Lorsque nos yeux se rencontrèrent, cet être singulier me fit un signe de tête d’un air amical, sans autre raison que je pusse découvrir que celle que je n’avais pas l’air d’être Français.

— A-t-on jamais entendu de pareils fous, capitaine ? me dit-il, comme s’il eût été certain que nous devions penser de même sur ce sujet.

— Réellement je n’ai pas fait attention à ce qu’ils disent, mais il est de fait qu’ils font beaucoup de bruit.

— Je ne prétends pas moi-même entendre leur jargon, mais cela sonne comme si c’étaient des bêtises.

— Je n’ai pas l’oreille assez exercée pour distinguer des bêtises par le moyen seul du son ; mais il paraît, Monsieur, que vous ne parlez qu’anglais.

— C’est ce qui vous trompe, car, étant grand voyageur, il m’a fallu regarder autour de moi, et, par suite naturelle, je parle un peu toutes les langues ; je ne prétends pas dire que je les parle toujours fondamentalement ; mais je suis en état de tourner une idée de manière à la rendre intelligible, surtout en ce qui concerne le boire et le manger. Quant au français, par exemple, je puis dire « do nais me de la vin et do nais me de la pain, » aussi bien que le plus dégoisé d’entre eux ; mais quand il y a une douzaine de gueules qui hurlent en même temps, comme ici, autant vaudrait monter sur le haut de la montagne des Singes, et entrer en conversation avec les gens qu’on y rencontrerait, que de prétendre avoir une confabulation raisonnable avec ceux-ci.

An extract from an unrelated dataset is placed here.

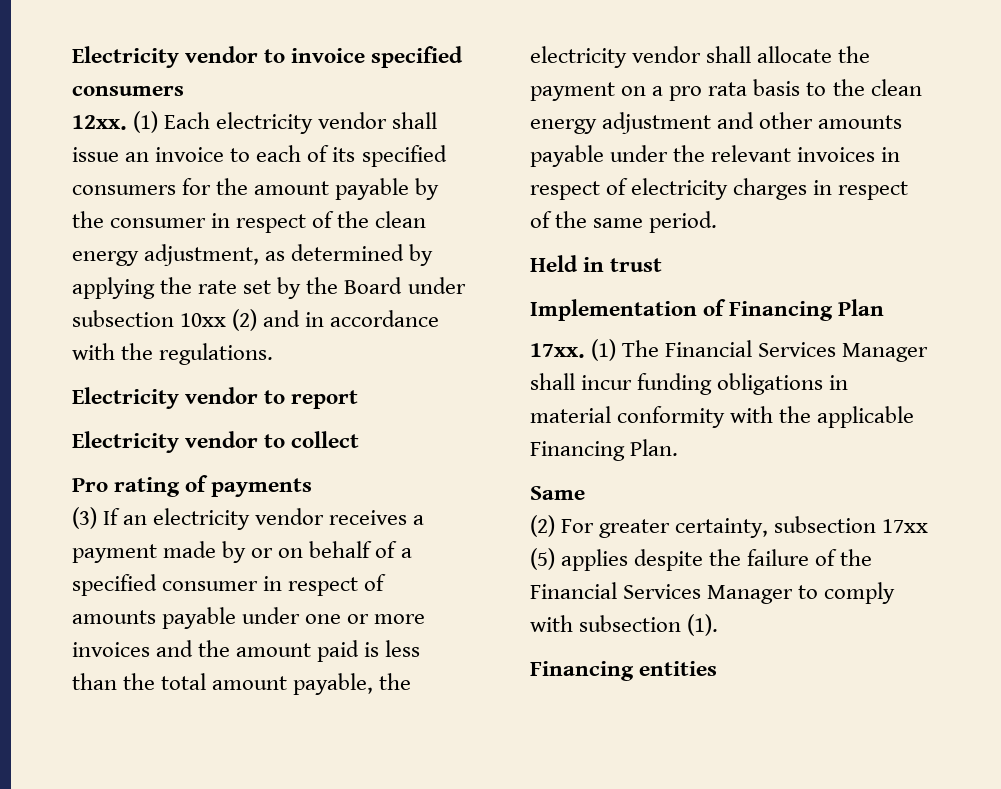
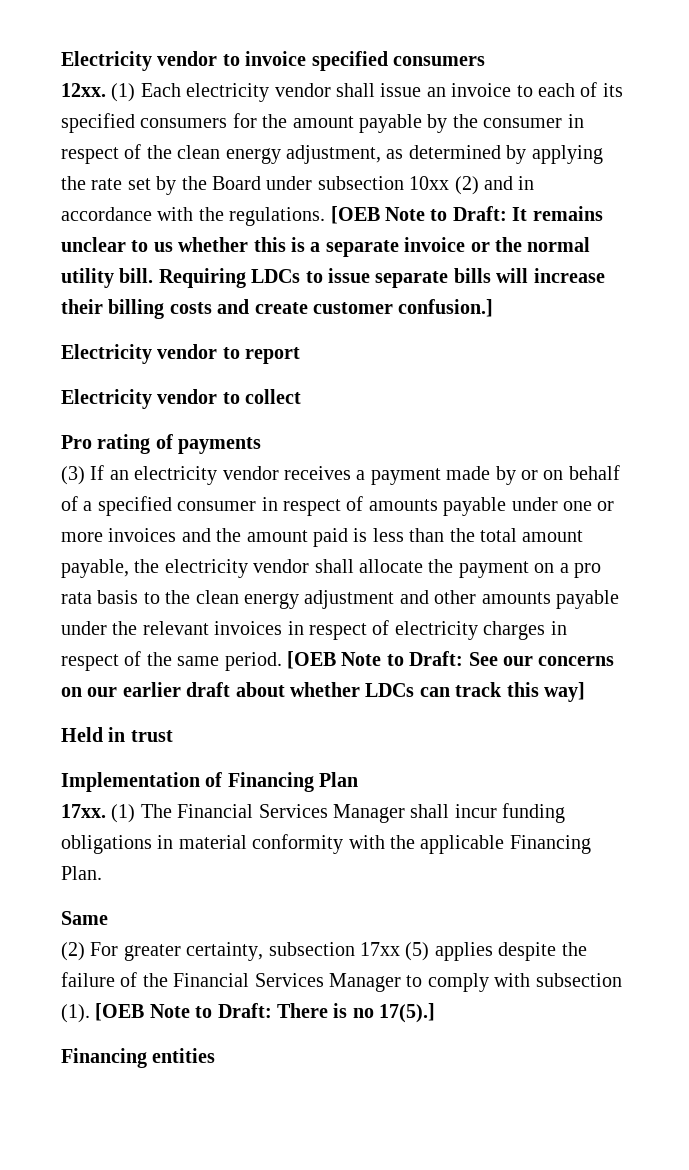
(274, 354) none -> [330,206,603,224] [61,237,591,257] [61,268,605,288] [61,299,494,319] [OEB Note to Draft: It remains unclear to us whether this is a separate invoice or the normal utility bill. Requiring LDCs to issue separate bills will increase their billing costs and create customer confusion.]
(718, 222) none -> [287,651,615,669] [61,682,585,702] [OEB Note to Draft: See our concerns on our earlier draft about whether LDCs can track this way]
(719, 625) none -> [95,1003,436,1023] [OEB Note to Draft: There is no 17(5).]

Quant à moi, quand il doit y avoir une conversation, j’aime que chacun ait son tour, et qu’on garde la parole par quart, comme nous le disons à bord. Mais pour ces Français, on dirait que leurs idées ont été mises en cage, et que, la porte en ayant été ouverte, elles prennent leur vol toutes en même temps, uniquement pour le plaisir de dire qu’elles sont en liberté.

Je m’aperçus alors que mon compagnon était un être réfléchi, car ses raisonnements formaient une chaîne régulière, et sa philosophie n’était pas instinctive comme celle des braves gens qui étaient à crier de toute la force de leurs poumons dans tous les coins de la guinguette. Je lui proposai d’en sortir pour que nous pussions nous entretenir plus librement, et par conséquent d’une manière plus satisfaisante ; il accepta ma proposition, et, laissant tous ces braillards, nous suivîmes le boulevard extérieur pour nous rendre, par les Champs-Élysées, à l’hôtel où je logeais, rue de Rivoli.